- [抽出本文]

╭──

7月14日は、日本で夏の季語にもなっている「パリ祭」です。1789年のこの日に起こったバスチーユ監獄襲撃事件は、フランス革命の発端となりました。共和国成立を記念する日として、フランスでは「Fête nationale française(フランス国民祭)」と呼ばれ、国を挙げて式典やパレードが行われています。
日本でも関連イベントが行われており、フランスの文化に親しむ機会になっていますね。今回は、過去、現在、未来のパリを舞台にした3本の映画をご紹介します。パリを巡る時間旅行に出てみましょう!

モノクロで綴られる、パリの下町の恋模様。ルネ・クレール監督『巴里祭』

チャールズ・チャップリンや小津安二郎監督にも影響を与えたフランスの巨匠ルネ・クレール(1898年11月11日 ~1981年3月15日) は、人情味あふれるあたたかい視点で数々の名作を生み出しました。
『巴里祭』(1933年)の原題は、『Quatorze Juillet(7月14日)』。フランス革命記念の「巴里祭」前日、にわか雨がきっかけではじまった恋とその後のすれ違いが、笑いと哀愁を織り交ぜて描かれています。
戦前に公開され、日本でも大ヒットを記録。そのため、公開時のタイトル『巴里祭』は、日本でのみ「Fête nationale française」を指す呼び名となったのです。

╰──

- [設問一覧]
**a)** パリ祭の本文に名前が挙がっている人物をすべて書き出せ。
**b)** パリ祭の本文のうち、「日本でも関連イベントが行われ」から「数々の名作を生み出しました。」までを、両端の語句も含めて一字も変えずに書き写せ。

- [エントリー抜粋]
╭──

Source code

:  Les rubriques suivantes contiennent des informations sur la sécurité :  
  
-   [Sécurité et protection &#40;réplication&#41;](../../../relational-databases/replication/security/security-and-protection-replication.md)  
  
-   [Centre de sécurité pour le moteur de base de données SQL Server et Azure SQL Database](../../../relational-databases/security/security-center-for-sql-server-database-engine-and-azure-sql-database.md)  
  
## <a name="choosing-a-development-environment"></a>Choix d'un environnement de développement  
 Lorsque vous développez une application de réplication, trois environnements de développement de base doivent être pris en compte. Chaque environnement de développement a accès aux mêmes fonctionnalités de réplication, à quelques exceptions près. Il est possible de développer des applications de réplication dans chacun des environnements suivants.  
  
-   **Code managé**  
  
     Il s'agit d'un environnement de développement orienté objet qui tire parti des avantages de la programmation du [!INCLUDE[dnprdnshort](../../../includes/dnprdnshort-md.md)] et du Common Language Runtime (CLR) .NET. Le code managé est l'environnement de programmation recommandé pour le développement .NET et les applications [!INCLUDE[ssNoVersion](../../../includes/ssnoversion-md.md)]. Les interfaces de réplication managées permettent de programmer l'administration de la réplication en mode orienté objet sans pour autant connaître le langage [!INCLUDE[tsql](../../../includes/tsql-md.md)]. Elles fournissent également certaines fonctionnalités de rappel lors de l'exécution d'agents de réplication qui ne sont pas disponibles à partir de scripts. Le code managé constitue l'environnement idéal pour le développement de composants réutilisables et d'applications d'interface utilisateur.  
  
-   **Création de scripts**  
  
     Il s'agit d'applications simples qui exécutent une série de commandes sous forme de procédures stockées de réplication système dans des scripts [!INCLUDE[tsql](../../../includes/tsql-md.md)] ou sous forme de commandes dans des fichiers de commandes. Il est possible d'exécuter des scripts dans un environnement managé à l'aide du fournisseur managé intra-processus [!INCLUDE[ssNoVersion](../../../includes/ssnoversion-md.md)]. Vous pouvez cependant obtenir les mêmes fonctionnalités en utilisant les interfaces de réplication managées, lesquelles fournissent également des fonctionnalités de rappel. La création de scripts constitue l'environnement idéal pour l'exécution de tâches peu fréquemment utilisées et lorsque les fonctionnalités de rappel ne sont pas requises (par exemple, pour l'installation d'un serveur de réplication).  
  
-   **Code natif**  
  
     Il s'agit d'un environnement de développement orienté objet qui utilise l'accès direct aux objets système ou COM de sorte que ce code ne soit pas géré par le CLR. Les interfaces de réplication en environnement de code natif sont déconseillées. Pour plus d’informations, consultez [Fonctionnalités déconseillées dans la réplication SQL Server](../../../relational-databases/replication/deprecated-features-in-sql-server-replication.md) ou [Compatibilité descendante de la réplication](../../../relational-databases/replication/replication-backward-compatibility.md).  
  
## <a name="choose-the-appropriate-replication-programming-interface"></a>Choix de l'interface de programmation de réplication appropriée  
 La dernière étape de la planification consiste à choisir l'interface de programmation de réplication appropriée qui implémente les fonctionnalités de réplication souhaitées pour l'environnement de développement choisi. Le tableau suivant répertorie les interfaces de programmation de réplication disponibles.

╰──

- [設問別の結果]
**a)** ルネ・クレール、チャールズ・チャップリン、小津安二郎

**b)**
日本でも関連イベントが行われており、フランスの文化に親しむ機会になっていますね。今回は、過去、現在、未来のパリを舞台にした3本の映画をご紹介します。パリを巡る時間旅行に出てみましょう!

モノクロで綴られる、パリの下町の恋模様。ルネ・クレール監督『巴里祭』

チャールズ・チャップリンや小津安二郎監督にも影響を与えたフランスの巨匠ルネ・クレール(1898年11月11日 ~1981年3月15日) は、人情味あふれるあたたかい視点で数々の名作を生み出しました。